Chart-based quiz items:
◆ ◆ ◆ ◆ ◆

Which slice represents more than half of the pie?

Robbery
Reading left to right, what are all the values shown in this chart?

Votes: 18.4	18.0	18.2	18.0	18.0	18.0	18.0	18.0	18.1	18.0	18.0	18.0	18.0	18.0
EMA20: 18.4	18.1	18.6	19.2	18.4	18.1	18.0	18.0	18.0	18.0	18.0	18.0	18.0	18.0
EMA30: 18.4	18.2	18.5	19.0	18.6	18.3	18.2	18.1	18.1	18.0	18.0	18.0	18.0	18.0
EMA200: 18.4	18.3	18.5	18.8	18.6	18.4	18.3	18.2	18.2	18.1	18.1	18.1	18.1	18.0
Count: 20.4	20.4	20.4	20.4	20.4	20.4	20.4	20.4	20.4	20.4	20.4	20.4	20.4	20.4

◆ ◆ ◆ ◆ ◆

Locate every line in the items above that contains the word "shown", and copy each such line in full.

Reading left to right, what are all the values shown in this chart?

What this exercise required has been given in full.